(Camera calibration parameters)
::::::

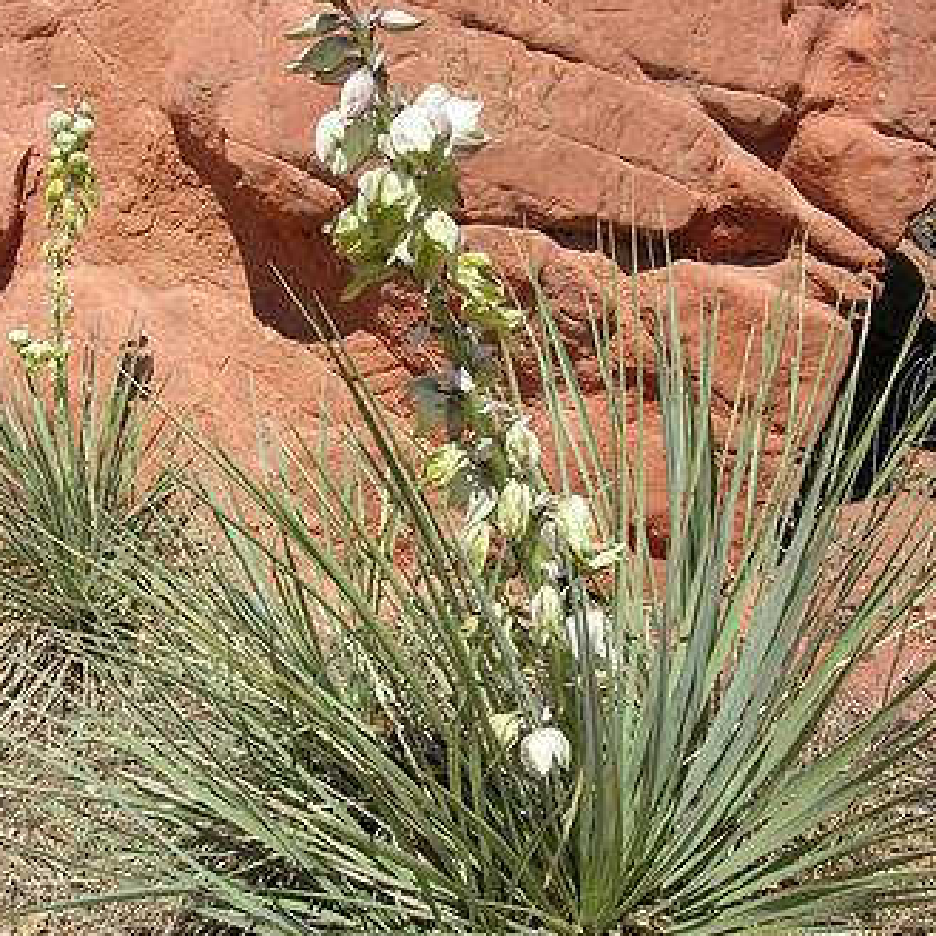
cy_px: 404
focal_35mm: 46
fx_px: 1407
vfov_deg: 36.7
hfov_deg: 36.8
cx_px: 464
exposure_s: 1/598
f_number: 4.8
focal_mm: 7.8
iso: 64
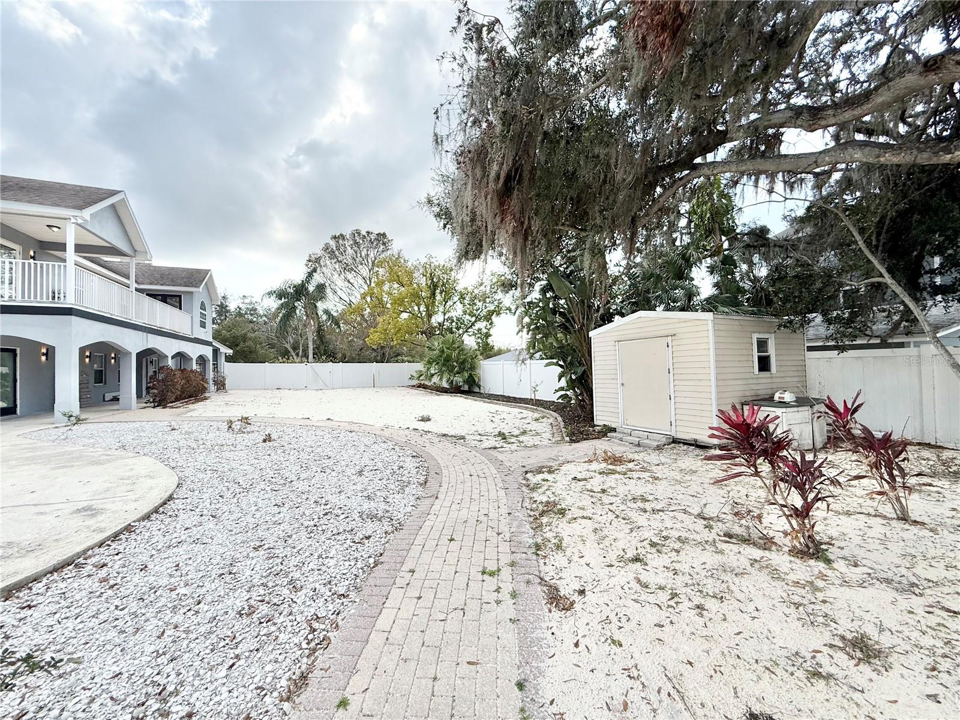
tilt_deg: +1.8
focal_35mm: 14
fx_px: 388
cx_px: 480
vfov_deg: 85.7
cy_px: 360
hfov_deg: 102.1
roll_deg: +0.2
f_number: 2.2
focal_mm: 2.22
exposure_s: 1/2024
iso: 64
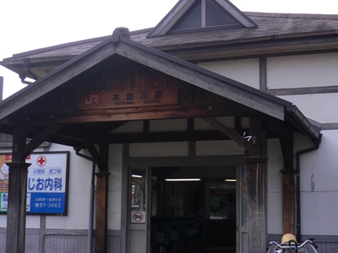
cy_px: 125
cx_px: 206
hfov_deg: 36.7
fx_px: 508
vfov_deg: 28.0
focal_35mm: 52
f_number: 2.8
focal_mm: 5.8
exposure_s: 1/500
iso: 80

::::::

Instructions for the task » Give back each line above exactly, with pictures dropped.

Exercise result »
cy_px: 404
focal_35mm: 46
fx_px: 1407
vfov_deg: 36.7
hfov_deg: 36.8
cx_px: 464
exposure_s: 1/598
f_number: 4.8
focal_mm: 7.8
iso: 64
tilt_deg: +1.8
focal_35mm: 14
fx_px: 388
cx_px: 480
vfov_deg: 85.7
cy_px: 360
hfov_deg: 102.1
roll_deg: +0.2
f_number: 2.2
focal_mm: 2.22
exposure_s: 1/2024
iso: 64
cy_px: 125
cx_px: 206
hfov_deg: 36.7
fx_px: 508
vfov_deg: 28.0
focal_35mm: 52
f_number: 2.8
focal_mm: 5.8
exposure_s: 1/500
iso: 80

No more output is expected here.